Dragonfly deployed to ml serve production clusters. The last step is to figure out if everything works as expected, see T359416#9624256

Afaics from the logs the client were getting chunks of data every time from the registry (not the entire content at once), but I am wondering if all the docker image on ml-staging2002 should have been pulled entirely from ml-staging2001. Anything that I am missing @JMeybohm ?

I'm not sure that's what is supposed to happen. I don't recall exactly from the top of my head but IIRC dragonfly tries to be a bit clever and will still use the seed (docker registry) as part of the sources (especially if there only is one source within the p2p network itself).

Afaics from the logs the client were getting chunks of data every time from the registry (not the entire content at once), but I am wondering if all the docker image on ml-staging2002 should have been pulled entirely from ml-staging2001. Anything that I am missing @JMeybohm ?

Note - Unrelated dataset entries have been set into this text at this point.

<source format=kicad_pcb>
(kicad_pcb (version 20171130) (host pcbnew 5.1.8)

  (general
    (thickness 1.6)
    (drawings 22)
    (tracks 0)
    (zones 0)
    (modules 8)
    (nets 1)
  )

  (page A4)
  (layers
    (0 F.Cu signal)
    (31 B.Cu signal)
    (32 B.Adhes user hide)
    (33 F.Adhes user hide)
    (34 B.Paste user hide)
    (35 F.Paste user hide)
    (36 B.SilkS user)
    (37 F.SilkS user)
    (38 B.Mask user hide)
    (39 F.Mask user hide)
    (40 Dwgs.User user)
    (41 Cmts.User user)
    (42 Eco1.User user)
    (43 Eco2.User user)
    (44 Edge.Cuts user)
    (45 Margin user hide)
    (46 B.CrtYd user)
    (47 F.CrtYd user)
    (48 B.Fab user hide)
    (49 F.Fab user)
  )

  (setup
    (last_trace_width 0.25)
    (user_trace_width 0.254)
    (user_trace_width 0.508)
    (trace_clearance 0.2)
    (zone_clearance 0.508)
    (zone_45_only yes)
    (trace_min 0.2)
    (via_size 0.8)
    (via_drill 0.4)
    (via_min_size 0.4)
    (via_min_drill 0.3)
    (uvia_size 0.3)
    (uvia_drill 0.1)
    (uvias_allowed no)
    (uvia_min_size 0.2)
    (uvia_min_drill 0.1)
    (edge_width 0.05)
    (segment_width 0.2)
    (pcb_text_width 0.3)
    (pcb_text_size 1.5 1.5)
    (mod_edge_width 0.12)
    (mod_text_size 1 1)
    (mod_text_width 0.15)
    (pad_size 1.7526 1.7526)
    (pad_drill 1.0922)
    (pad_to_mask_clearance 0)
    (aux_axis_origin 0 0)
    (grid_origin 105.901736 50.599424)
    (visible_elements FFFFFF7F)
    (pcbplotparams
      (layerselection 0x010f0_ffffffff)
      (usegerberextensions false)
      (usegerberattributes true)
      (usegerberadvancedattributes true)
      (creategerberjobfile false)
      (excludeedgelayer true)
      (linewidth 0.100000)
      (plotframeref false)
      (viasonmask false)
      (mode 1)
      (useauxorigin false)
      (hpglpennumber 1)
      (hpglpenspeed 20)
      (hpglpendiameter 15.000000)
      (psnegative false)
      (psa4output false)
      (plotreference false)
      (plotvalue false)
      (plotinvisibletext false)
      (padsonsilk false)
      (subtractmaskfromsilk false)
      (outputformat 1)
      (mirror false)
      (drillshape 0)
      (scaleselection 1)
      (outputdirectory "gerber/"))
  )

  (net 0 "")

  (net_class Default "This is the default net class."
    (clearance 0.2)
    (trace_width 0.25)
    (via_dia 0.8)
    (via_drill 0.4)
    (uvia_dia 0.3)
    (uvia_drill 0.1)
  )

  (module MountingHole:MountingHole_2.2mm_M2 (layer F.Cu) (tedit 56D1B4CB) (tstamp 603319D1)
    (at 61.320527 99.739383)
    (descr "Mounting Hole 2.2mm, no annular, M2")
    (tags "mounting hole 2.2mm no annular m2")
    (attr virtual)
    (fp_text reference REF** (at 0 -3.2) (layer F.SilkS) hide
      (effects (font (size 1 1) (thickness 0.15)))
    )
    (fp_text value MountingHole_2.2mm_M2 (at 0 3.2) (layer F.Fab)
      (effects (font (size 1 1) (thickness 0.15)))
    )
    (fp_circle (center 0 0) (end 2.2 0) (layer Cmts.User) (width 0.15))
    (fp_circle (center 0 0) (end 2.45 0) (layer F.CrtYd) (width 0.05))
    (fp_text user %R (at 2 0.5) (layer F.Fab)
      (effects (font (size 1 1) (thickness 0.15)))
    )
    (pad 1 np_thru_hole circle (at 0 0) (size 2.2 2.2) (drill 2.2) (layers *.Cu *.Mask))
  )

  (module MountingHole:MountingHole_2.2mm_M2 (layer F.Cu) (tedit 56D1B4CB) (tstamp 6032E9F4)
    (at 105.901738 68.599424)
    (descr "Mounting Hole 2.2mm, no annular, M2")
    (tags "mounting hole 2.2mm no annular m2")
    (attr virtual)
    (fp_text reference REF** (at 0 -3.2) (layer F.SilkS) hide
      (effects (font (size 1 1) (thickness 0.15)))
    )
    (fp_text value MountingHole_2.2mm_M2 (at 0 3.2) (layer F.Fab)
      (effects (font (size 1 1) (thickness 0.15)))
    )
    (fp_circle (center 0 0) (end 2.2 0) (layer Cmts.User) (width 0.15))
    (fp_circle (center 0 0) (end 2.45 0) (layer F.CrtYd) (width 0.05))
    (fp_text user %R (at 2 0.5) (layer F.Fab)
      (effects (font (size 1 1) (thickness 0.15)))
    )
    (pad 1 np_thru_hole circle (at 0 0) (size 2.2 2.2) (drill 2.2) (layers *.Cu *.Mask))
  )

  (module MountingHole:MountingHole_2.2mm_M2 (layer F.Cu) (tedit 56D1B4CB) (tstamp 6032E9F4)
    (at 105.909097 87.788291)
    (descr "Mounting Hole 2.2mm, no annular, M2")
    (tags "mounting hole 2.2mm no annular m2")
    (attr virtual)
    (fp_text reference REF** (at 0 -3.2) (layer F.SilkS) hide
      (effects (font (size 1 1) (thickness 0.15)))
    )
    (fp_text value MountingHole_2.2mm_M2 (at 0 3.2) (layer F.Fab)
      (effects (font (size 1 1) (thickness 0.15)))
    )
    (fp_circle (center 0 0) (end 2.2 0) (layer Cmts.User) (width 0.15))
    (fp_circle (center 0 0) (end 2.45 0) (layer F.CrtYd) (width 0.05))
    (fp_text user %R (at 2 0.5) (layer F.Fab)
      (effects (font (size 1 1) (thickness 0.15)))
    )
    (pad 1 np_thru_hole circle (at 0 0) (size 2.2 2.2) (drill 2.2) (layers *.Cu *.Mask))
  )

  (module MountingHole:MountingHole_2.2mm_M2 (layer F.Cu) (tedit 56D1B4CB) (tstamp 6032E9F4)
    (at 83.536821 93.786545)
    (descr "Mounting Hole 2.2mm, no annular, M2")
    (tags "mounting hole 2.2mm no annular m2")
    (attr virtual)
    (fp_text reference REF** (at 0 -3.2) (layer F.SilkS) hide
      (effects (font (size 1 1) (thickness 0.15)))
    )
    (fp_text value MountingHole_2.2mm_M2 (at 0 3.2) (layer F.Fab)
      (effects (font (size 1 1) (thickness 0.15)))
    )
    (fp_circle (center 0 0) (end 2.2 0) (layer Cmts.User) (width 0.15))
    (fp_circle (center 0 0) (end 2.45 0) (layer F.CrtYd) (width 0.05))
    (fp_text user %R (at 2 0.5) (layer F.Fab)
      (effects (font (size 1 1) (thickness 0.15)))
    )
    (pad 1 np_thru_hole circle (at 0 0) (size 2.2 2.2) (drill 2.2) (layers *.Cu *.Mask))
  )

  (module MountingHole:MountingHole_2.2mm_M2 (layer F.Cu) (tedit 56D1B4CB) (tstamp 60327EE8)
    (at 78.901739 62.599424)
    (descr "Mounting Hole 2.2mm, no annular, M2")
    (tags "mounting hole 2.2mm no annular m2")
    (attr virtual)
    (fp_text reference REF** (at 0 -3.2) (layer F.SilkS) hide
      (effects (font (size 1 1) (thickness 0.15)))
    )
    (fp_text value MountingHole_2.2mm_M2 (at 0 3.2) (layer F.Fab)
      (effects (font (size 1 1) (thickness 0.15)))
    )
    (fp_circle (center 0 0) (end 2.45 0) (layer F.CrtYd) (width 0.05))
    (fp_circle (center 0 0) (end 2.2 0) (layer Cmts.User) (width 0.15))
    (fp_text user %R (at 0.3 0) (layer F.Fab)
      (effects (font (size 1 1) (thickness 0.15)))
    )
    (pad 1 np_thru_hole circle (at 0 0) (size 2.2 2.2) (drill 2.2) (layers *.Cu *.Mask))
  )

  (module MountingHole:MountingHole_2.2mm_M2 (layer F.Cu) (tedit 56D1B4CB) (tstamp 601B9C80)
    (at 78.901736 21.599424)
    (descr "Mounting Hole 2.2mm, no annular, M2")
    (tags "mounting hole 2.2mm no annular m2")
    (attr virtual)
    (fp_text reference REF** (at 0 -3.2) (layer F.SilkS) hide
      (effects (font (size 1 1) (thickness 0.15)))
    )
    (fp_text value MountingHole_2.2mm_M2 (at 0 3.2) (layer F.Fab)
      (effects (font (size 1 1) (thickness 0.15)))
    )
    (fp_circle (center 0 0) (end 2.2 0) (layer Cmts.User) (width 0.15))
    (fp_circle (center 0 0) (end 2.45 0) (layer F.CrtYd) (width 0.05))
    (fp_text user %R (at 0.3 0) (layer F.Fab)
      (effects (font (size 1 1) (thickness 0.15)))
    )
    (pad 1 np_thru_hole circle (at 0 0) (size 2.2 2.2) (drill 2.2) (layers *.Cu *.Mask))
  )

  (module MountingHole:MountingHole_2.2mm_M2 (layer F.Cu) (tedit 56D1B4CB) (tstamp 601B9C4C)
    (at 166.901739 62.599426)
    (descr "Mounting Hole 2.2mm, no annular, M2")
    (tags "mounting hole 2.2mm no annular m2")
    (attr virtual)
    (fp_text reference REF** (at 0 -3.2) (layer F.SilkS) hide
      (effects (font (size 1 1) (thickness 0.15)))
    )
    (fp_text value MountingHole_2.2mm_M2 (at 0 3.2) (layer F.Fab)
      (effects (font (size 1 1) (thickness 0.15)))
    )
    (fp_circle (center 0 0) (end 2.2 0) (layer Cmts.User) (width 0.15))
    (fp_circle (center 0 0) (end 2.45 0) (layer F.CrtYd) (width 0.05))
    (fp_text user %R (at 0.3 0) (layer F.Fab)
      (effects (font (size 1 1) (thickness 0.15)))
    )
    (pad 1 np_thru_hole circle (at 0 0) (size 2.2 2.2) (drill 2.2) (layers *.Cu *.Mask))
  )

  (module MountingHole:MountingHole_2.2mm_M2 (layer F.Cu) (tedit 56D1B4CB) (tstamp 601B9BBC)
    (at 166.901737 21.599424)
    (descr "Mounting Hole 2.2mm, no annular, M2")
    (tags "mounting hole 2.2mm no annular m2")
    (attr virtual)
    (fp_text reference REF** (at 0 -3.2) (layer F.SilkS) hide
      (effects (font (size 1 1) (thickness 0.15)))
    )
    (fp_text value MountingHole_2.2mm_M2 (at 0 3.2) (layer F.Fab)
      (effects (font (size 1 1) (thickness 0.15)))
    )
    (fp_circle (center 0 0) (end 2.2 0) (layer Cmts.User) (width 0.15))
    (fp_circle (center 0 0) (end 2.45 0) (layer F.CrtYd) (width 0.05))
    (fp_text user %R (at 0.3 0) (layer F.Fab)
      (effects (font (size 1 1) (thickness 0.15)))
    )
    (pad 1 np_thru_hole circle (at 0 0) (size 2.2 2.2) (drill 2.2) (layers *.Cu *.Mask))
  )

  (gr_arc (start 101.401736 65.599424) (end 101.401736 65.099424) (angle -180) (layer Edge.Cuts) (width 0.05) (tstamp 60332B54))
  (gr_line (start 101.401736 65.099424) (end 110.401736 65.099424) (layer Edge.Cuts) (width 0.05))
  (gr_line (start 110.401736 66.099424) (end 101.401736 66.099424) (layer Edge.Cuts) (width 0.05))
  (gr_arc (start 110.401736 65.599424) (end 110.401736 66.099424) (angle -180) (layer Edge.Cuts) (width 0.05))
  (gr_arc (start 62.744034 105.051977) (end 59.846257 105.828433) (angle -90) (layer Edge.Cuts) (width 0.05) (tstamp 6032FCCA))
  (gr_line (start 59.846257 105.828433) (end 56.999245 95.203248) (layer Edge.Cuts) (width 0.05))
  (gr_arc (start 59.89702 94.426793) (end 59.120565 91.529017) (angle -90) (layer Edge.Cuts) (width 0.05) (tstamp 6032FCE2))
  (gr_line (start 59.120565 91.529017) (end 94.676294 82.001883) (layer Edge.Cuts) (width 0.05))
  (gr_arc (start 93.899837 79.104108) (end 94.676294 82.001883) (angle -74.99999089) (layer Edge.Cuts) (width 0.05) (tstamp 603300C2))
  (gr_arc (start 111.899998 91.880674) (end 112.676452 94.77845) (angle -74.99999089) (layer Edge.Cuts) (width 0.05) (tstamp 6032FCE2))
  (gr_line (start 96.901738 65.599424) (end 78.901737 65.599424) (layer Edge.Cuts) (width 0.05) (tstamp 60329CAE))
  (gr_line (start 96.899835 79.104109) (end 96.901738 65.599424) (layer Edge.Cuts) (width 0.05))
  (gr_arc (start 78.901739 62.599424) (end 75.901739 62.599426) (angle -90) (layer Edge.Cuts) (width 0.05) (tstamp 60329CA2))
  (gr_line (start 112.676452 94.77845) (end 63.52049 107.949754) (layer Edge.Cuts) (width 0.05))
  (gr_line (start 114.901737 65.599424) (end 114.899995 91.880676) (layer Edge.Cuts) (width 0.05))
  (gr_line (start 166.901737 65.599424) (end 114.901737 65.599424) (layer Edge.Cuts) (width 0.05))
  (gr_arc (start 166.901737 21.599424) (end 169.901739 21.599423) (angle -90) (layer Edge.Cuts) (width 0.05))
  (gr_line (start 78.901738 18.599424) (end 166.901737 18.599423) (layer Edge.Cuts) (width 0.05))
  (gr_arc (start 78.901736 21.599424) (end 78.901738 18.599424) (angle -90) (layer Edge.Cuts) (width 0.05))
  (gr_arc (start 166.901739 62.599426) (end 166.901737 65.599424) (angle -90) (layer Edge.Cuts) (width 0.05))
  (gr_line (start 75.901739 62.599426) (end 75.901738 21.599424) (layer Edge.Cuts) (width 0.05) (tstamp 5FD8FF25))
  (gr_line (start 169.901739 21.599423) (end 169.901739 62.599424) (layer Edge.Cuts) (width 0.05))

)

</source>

I'm not sure that's what is supposed to happen. I don't recall exactly from the top of my head but IIRC dragonfly tries to be a bit clever and will still use the seed (docker registry) as part of the sources (especially if there only is one source within the p2p network itself).

Ack I can try to check in production for a broader use case, I was just wondering if my understanding was right or not. I naively thought that once a k8s worker got the a new image from the registry, other nodes would have fetched only from it.

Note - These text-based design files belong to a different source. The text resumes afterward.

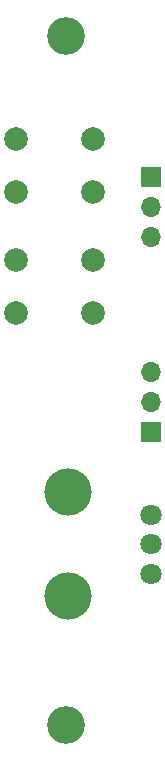
<source format=gbs>
G04 #@! TF.GenerationSoftware,KiCad,Pcbnew,(5.1.8)-1*
G04 #@! TF.CreationDate,2021-08-19T02:33:49+09:00*
G04 #@! TF.ProjectId,L3PSG6n9Side,4c335053-4736-46e3-9953-6964652e6b69,rev?*
G04 #@! TF.SameCoordinates,Original*
G04 #@! TF.FileFunction,Soldermask,Bot*
G04 #@! TF.FilePolarity,Negative*
%FSLAX46Y46*%
G04 Gerber Fmt 4.6, Leading zero omitted, Abs format (unit mm)*
G04 Created by KiCad (PCBNEW (5.1.8)-1) date 2021-08-19 02:33:49*
%MOMM*%
%LPD*%
G01*
G04 APERTURE LIST*
%ADD10C,2.000000*%
%ADD11C,3.200000*%
%ADD12C,1.800000*%
%ADD13C,4.000000*%
%ADD14R,1.700000X1.700000*%
%ADD15O,1.700000X1.700000*%
G04 APERTURE END LIST*
D10*
X77597000Y-69160000D03*
X77597000Y-73660000D03*
X71097000Y-69160000D03*
X71097000Y-73660000D03*
D11*
X75311000Y-118745000D03*
X75311000Y-60452000D03*
D10*
X71120000Y-83875000D03*
X71120000Y-79375000D03*
X77620000Y-83875000D03*
X77620000Y-79375000D03*
D12*
X82550000Y-105965000D03*
X82550000Y-103465000D03*
X82550000Y-100965000D03*
D13*
X75550000Y-107865000D03*
X75550000Y-99065000D03*
D14*
X82550000Y-93980000D03*
D15*
X82550000Y-91440000D03*
X82550000Y-88900000D03*
D14*
X82550000Y-72390000D03*
D15*
X82550000Y-74930000D03*
X82550000Y-77470000D03*
M02*

</source>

I also have another question: you mentioned that the docker registry is the seed, but I am wondering what the supernode does. From the Dragonfly's Youtube video that is linked in Wikitech, the speaker seems to suggest that the supernode downloads the content from the source (IIUC the registry in our case) and then acts as seed. I am asking how things work because the supernode vms are tiny and if they have to download content from the registry and act as seed, there may be some network bw issue if multiple new images are requested (although it shouldn't be a big concern, but I'd like to clear my head about doubts :D).

That's right. By default the supernode does act as a CDN in front of the docker-registry but I intentionally disabled that behavior as there's no benefit of that in our infra. I would assume that the supernodes do still query the registry for some sanity check data maybe but the seeding happens directly from the docker-registry instances.

Rolled out Dragonfly to all ml clusters!